Wisconsin Stat. § 906.11 (2001-02) provides in relevant part:
(1) CONTROL BY JUDGE. The judge shall exercise reasonable control over the mode and order of interrogating witnesses and presenting evidence so as to do all of the following:
(a) Make the interrogation and presentation effective for the ascertainment of the truth.
(b) Avoid needless consumption of time.
(c) Protect witnesses from harassment or undue embarrassment.
¶ 44. Even without a bright line rule prohibiting the "were they lying" question, judges should preclude this mode of interrogation under Wis. Stat. § 906.11 (2001-02) because a witness's opinion on another's credibility is irrelevant, and is often offered not to ascertain the truth but rather to harass. Even if it is deemed to be relevant, and thus have some probative value, it should be precluded under Wis. Stat. § 904.03 (2001-02) because such minimal value is substantially outweighed by the danger of misleading the jury or unfair prejudice.

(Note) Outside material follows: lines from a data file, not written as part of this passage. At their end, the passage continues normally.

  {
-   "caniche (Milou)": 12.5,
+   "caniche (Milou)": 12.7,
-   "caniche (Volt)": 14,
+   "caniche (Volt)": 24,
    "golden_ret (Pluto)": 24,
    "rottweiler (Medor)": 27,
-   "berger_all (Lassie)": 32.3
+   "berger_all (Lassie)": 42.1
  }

Wisconsin Stat. § 904.03 (2001-02) provides:
Although relevant, evidence may be excluded if its probative value is substantially outweighed by the danger of unfair prejudice, confusion of the issues, or misleading the jury, or by considerations of undue delay, waste of time, or needless presentation of cumulative evidence.

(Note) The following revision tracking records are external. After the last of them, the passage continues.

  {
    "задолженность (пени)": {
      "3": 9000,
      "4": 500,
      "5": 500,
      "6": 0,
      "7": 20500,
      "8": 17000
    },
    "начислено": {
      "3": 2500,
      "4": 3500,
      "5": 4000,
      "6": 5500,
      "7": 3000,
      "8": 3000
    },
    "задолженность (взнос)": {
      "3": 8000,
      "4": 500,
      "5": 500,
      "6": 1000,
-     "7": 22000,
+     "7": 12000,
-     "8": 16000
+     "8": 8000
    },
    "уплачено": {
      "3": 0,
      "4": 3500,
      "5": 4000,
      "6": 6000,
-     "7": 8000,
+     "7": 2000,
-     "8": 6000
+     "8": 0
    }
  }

These rules of evidence referenced are not meant to be an exhaustive list but rather illustrative of rules that should be used to preclude the "were they lying" questions.

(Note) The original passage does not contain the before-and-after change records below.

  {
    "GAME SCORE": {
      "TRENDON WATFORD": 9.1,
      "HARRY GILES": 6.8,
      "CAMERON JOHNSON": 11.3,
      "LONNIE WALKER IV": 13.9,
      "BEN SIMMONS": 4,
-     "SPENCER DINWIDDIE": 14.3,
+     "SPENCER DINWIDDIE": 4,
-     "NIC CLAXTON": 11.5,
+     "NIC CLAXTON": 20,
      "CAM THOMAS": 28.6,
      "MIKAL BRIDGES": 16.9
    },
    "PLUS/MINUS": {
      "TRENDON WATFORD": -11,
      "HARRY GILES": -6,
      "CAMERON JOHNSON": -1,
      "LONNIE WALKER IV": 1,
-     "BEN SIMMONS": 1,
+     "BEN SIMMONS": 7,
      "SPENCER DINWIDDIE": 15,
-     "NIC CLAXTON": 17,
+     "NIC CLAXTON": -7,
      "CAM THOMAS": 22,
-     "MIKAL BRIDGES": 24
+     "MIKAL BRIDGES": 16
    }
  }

¶ 45. In the end, I view the majority's opinion as a step backwards in our pursuit of promoting civility in the courtrooms of this state. Although the majority's new test takes away a bright line rule, judges remained armed with the rules of evidence in order to exercise the appropriate control in their own courtrooms. Because I fear that the majority has opened the door to a line of questioning which invades the province of the jury, is of no probative value, and may prove misleading, I urge judges to use those rules to preclude these questions. Accordingly, I respectfully concur.
¶ 46. I am authorized to state that Chief Justice SHIRLEY S. ABRAHAMSON joins this opinion.